Job =
Print the records below unchanged, from their first line through the line that contains "ಹೊತ್ತುಕೊಳ್ಳುತ್ತಾರೆ", including that line.

Data rows =
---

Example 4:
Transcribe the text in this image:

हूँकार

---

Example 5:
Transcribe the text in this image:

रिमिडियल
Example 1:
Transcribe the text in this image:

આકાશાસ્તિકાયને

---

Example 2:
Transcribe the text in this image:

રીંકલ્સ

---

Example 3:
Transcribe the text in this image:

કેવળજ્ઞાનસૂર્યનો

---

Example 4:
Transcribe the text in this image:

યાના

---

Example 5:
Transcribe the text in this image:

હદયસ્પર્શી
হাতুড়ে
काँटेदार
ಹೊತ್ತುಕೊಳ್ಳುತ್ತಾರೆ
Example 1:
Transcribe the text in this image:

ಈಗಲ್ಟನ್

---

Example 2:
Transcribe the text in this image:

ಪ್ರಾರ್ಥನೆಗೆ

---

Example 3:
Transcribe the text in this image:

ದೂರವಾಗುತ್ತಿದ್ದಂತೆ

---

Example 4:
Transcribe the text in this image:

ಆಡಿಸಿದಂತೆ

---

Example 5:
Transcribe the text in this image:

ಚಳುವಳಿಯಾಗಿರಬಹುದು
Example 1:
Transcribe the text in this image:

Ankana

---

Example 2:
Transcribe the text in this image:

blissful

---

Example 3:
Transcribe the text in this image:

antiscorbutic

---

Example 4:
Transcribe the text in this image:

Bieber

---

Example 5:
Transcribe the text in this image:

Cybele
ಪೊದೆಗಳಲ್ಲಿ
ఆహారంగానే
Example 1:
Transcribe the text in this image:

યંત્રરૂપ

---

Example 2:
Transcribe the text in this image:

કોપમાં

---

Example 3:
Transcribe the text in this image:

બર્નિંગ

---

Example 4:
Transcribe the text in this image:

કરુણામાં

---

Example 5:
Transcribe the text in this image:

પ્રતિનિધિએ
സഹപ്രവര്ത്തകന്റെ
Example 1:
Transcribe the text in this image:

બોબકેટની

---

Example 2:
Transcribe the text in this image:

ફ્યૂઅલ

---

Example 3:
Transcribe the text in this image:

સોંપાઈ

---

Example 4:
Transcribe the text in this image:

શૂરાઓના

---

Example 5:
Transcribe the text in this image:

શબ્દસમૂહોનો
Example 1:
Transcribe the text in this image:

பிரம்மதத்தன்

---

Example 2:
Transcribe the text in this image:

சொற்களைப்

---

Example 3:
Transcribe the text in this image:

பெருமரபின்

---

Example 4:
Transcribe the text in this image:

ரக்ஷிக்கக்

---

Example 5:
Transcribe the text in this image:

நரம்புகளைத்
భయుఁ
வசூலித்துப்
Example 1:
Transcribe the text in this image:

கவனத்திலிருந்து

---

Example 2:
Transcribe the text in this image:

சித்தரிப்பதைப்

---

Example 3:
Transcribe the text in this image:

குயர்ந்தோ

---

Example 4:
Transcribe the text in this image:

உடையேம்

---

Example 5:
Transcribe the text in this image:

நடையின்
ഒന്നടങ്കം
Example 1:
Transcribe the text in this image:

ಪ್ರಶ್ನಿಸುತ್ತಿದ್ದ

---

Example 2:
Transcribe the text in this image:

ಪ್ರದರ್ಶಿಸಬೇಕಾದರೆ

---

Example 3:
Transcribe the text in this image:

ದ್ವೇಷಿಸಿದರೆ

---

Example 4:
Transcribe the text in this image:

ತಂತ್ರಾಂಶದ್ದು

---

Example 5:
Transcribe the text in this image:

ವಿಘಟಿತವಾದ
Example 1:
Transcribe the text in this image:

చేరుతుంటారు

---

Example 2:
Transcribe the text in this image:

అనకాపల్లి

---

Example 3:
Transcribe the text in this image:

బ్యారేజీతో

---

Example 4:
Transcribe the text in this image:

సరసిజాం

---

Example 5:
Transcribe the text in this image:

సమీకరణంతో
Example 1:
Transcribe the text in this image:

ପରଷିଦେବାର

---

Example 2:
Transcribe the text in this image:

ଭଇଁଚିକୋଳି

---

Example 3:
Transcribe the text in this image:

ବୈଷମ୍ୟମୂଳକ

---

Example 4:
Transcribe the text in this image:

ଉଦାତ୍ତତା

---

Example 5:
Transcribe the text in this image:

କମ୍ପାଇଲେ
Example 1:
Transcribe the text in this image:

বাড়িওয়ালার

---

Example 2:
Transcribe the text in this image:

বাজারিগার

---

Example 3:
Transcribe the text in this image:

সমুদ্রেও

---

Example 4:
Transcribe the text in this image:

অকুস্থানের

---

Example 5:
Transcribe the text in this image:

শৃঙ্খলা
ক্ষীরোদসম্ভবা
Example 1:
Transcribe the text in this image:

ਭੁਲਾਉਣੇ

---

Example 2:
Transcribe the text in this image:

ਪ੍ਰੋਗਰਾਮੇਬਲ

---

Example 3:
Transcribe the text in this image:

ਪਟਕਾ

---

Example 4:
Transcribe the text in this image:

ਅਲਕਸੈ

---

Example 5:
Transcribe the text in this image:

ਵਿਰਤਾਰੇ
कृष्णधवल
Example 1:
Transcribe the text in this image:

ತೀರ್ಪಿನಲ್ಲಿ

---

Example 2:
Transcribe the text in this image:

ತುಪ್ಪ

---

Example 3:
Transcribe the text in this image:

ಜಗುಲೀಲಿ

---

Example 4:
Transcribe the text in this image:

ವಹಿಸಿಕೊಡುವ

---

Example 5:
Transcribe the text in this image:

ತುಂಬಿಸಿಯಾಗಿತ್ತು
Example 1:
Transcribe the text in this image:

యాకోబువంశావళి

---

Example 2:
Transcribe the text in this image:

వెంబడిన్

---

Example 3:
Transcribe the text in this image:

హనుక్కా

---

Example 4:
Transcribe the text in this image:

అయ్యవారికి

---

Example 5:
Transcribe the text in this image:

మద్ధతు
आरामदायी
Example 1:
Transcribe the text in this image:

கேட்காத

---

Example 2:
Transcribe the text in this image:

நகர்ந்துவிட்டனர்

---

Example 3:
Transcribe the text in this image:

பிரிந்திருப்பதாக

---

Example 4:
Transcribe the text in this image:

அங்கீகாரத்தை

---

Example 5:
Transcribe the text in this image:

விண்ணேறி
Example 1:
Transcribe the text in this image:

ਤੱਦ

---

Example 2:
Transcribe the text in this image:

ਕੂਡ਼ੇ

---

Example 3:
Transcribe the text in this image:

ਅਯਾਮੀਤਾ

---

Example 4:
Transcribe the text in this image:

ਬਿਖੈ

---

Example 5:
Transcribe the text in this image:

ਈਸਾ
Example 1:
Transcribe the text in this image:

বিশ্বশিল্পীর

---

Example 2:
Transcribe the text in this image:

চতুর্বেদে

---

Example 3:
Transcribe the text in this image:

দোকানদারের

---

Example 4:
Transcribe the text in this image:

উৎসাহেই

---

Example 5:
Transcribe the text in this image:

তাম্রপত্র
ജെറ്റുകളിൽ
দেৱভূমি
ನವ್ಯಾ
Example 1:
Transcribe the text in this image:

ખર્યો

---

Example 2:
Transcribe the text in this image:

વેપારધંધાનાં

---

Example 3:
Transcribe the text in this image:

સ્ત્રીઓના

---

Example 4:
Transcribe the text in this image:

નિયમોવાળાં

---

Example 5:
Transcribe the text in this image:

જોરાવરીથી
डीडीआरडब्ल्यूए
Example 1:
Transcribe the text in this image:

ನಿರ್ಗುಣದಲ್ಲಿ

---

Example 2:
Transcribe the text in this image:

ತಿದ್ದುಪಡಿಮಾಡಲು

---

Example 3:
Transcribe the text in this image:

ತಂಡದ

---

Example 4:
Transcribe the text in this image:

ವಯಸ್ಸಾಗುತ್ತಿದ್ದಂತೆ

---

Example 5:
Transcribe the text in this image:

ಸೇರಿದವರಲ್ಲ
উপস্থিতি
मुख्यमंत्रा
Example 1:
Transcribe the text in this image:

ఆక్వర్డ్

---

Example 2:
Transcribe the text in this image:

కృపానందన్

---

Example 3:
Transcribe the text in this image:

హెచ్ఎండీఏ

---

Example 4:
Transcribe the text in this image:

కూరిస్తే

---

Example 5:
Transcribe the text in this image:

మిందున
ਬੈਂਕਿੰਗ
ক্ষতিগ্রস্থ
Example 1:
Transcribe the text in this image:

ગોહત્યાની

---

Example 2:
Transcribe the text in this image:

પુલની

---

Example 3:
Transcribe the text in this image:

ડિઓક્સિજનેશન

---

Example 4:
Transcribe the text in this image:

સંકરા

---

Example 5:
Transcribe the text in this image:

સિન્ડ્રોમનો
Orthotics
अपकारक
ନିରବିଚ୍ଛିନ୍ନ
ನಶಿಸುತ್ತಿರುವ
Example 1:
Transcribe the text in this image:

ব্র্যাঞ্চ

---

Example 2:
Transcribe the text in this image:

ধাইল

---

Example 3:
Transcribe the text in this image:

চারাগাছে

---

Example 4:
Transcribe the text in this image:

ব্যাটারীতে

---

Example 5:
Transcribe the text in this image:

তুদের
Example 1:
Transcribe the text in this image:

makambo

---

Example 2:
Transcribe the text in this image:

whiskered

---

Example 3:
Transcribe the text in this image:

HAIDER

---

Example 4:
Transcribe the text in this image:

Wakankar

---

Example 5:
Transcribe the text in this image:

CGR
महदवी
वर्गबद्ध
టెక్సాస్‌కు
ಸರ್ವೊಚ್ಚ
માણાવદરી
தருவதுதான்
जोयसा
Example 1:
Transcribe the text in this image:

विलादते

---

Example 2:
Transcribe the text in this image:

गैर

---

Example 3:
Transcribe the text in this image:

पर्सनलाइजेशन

Exercise solution =
---

Example 4:
Transcribe the text in this image:

हूँकार

---

Example 5:
Transcribe the text in this image:

रिमिडियल
Example 1:
Transcribe the text in this image:

આકાશાસ્તિકાયને

---

Example 2:
Transcribe the text in this image:

રીંકલ્સ

---

Example 3:
Transcribe the text in this image:

કેવળજ્ઞાનસૂર્યનો

---

Example 4:
Transcribe the text in this image:

યાના

---

Example 5:
Transcribe the text in this image:

હદયસ્પર્શી
হাতুড়ে
काँटेदार
ಹೊತ್ತುಕೊಳ್ಳುತ್ತಾರೆ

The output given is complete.